EXERCISE REQUIREMENTS -
Find how many lines in the data below mention "pracy". Give the number only.
···
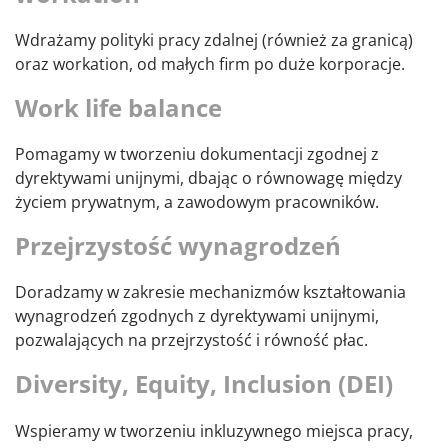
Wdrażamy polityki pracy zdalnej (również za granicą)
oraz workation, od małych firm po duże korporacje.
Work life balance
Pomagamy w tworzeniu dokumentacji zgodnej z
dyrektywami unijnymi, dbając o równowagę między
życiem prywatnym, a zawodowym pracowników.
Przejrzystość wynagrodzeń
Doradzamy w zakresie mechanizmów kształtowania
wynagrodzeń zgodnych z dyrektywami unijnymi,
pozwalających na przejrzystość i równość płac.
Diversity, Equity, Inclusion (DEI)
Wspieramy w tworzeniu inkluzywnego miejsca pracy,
···
ANSWER AREA -
2